From the point of view of the buyer, opting for, for example, a Zara scarf with a print that is almost identical to the original Burberry Prorsum does not mean buying a fake. Some of this turnaround is said to have triggered the 2008 global financial crisis, after which the ostentatious luxury of flaunting labels became bad manners. However, even mass-market brands are no longer immune from piracy: on Aliexpress you can regularly find things "just like in Topshop", and H&M has repeatedly faced the sale of counterfeit products online.

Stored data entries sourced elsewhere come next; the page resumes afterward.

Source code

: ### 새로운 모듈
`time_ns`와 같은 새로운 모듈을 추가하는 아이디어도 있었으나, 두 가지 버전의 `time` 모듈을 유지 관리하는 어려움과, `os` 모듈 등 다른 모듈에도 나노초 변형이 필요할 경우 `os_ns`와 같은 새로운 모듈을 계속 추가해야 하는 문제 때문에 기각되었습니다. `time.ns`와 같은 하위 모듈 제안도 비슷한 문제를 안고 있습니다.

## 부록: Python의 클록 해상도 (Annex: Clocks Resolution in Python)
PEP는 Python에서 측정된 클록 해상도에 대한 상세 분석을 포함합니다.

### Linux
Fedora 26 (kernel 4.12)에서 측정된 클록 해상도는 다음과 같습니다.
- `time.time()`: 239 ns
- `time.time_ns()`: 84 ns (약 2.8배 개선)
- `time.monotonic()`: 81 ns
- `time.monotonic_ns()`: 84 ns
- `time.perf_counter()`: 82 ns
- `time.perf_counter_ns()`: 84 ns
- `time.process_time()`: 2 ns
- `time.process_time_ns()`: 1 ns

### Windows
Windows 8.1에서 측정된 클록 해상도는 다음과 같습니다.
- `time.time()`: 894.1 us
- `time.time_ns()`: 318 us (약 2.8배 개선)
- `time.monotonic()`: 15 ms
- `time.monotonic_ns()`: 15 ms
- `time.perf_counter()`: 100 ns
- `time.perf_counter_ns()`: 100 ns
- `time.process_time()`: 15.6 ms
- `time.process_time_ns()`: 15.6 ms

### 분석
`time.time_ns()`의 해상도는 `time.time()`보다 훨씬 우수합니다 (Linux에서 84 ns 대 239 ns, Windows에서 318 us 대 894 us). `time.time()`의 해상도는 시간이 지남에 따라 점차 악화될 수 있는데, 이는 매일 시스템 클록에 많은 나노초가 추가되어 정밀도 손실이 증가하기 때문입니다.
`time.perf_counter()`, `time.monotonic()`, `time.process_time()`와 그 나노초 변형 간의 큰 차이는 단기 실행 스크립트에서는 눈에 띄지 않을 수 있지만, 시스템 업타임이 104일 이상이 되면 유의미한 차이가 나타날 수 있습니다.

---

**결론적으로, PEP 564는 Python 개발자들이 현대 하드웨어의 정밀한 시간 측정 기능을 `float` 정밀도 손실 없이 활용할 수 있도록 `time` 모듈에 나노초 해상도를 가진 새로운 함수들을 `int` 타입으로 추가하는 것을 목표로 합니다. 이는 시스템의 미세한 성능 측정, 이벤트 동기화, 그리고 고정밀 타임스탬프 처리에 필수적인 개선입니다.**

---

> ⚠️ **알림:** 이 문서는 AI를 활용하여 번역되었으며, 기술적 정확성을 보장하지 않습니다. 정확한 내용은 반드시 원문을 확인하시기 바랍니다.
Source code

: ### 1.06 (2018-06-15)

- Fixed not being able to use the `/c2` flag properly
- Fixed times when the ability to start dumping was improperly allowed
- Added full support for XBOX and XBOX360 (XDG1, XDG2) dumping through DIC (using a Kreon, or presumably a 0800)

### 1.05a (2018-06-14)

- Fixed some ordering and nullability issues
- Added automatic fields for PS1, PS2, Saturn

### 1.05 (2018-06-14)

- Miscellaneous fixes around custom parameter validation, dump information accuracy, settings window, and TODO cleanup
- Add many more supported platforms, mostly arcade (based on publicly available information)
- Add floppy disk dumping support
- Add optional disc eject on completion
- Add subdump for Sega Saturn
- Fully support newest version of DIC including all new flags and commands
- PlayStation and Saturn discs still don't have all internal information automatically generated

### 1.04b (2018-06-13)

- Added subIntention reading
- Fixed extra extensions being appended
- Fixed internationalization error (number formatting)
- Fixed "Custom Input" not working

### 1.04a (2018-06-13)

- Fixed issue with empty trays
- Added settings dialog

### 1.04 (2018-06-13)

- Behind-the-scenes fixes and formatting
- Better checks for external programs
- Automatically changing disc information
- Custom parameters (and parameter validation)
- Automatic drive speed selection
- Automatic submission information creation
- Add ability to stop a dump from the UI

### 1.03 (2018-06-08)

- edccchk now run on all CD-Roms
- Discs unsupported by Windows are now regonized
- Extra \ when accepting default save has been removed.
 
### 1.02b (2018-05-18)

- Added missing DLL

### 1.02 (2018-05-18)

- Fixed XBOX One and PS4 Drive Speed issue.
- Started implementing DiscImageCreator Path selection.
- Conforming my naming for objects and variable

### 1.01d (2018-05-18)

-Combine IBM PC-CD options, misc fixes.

Counterfeits are part of modern culture today. Art collective Shanzhai Biennial is launching a project dedicated to fakes for a variety of brands, from Chanel to Converse, which will be shown at the Colette concept store in Paris. Los Angeles-based designer Brian Lichtenberg distorts the names of famous brands and sculpts inscriptions like “Homies” (formerly Hermès) and “Feline” (aka Céline) on T-shirts and sweatshirts, which fly like hot cakes, and Brian, in turn, is copied by the Russian brand. not the CapsLock brand of Rita Nesterets, who has now taken over the Supreme and Nike logos.
After the 2008 crisis, luxury with labels on display became bad manners

In general, the fact that street brands like Supreme began to be drawn into the production of counterfeit, suggests that at some point the consumer culture shifted from elitism towards the mainstream. It is more comfortable and understandable for people to consider themselves part of a large group with certain visual codes-logos. It is clear that a logo like HBA (Hood By Air) is unlikely to say something to a person who is not immersed in the topic of fashion, but what attracts such brands is the history and communities that they create around themselves. Therefore, it is not surprising that there are already fakes on them, which can be found on the street ruins of Mexico City or on the choies.com website.
Here are some more examples of the influence of fakes on fashion. Hip-hopper M. I. A. makes a capsule collection for Versus Versace, inspired by the fakes of the fashion house that sells on the streets of New York. Yohji Yamamoto in the fall-winter 2007 collection imitates the legendary LV monogram, and Jeremy Scott dedicates a collection for Moschino to the fast food giant McDonald's - and here already flirting with semantic codes and banter over the consumer society obsessed with logos, even if it is not luxury "Golden arches".
In December, the exhibition "Faking It: Originals, Copies and Counterfeits" opened at the New York Museum at the Fashion Institute of Technology, which tells the story of fake in the fashion industry and shows illustrative examples since the 18th century. The reason why brands are so fiercely fighting counterfeiting is not only because of the huge financial losses, but also because the image of luxury as an exceptionally high-quality, inaccessible and carefully thought-out product is being devalued. You might think that the three-digit price tags for luxury brand items are dictated by the markup for the name. This is only partially true, but just imagine how many stages any design product goes through before it ends up on store shelves.
The current situation in the world proves once again: it is necessary to cultivate a culture of consumption in society, when quality and a long life span should be the main selection criteria, and the habit of impulsive purchases should be minimized. The race for labels is a relic of the late 90s, which, I want to believe, will remain in the annals of history, and in reality, where the head of the largest corporation and one of the richest people is called the main adherent of normcore, there is hardly a place for ostentatious brand mania.